Justin Trudeau Was His Own Worst Enemy

Justin Trudeau Was His Own Worst Enemy 1

In the sunny beginnings of Justin Trudeau’s time in power, a journalist asked him why his cabinet was 50 percent female. Mr. Trudeau gave a now well-known response: “Because it’s 2015.” If you want to know why on Monday he announced his plan to resign as prime minister, the answer is just as simple: Because it’s 2025.

Mr. Trudeau’s political career has followed the arc of global progressive politics over the past decade, reflecting its transformation from a pose of optimistic cool to its present state of despair. At the beginning of his time in office, New York magazine depicted Mr. Trudeau as a cutout paper doll with costumes, which seemed about right. Now he’s increasingly the butt of jokes from the manosphere.

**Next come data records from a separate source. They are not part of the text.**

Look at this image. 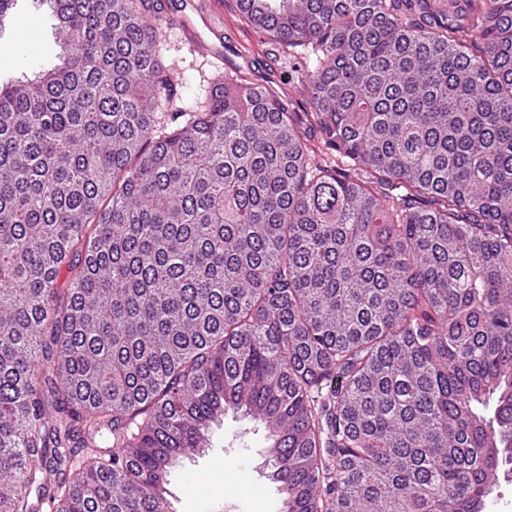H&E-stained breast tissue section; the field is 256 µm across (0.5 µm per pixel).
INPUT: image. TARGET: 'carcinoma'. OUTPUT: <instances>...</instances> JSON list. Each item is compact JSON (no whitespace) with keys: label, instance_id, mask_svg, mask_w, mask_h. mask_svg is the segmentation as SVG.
I'll list each match as a JSON object with an SVG mask.
<instances>
[{"label":"carcinoma","instance_id":"carcinoma-1","mask_svg":"<svg viewBox=\"0 0 512 512\" xmlns=\"http://www.w3.org/2000/svg\"><path fill=\"white\" fill-rule=\"evenodd\" d=\"M48 2L60 64L0 84V512H166L228 409L284 512H483L512 464V0H237L311 111L237 76L168 132L141 0Z\"/></svg>","mask_w":512,"mask_h":512}]
</instances>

In 2015, Mr. Trudeau was at the forefront of a new kind of politics, both in terms of how he came to power and how he chose to use it. He harnessed the emerging force of social media with his easygoing celebrity to win his first election. Once in office, he stressed the gender and ethnicity of the people he put in important positions as much as what they planned to do with the power they possessed. Now, identity politics have helped bring about his downfall, and social media networks have soured on him.

Mr. Trudeau stayed who he was. The times changed around him. The worst you can say about him, and I have, is that he could not face the realities of a newly polarized world. But that inability has roots in what brought him to office in the first place.

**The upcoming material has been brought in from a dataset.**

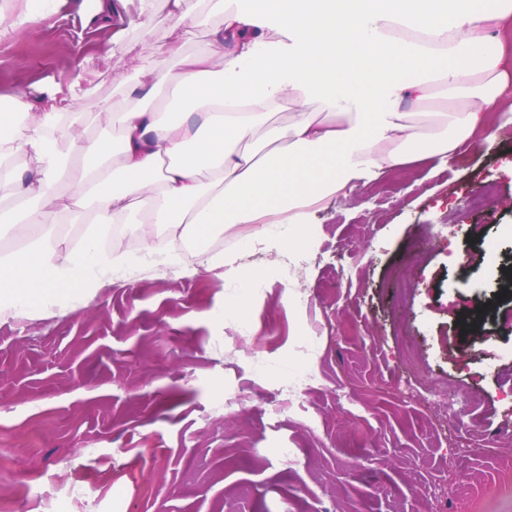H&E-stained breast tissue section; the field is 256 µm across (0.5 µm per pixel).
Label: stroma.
<instances>
[{"label":"stroma","instance_id":"stroma-1","mask_svg":"<svg viewBox=\"0 0 512 512\" xmlns=\"http://www.w3.org/2000/svg\"><path fill=\"white\" fill-rule=\"evenodd\" d=\"M90 11L57 0L0 40V105L82 74L86 132L115 140L101 107L148 57L135 7L97 32ZM311 229L301 252H244L265 272L244 311L224 269L145 265L61 312L0 313V512H512L493 453L512 445V124Z\"/></svg>","mask_w":512,"mask_h":512}]
</instances>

“There is no core identity, no mainstream in Canada,” he told The New York Times Magazine in 2015. “There are shared values — openness, respect, compassion, willingness to work hard, to be there for each other, to search for equality and justice. Those qualities are what make us the first post-national state.”

This vision, when he articulated it, seemed powerfully contemporary, steering Canada in the same direction as an opening, borderless world of expanding cross-cultural and economic exchange. He did not ask himself — few did — what a “post-national state” would look like, or if it would work.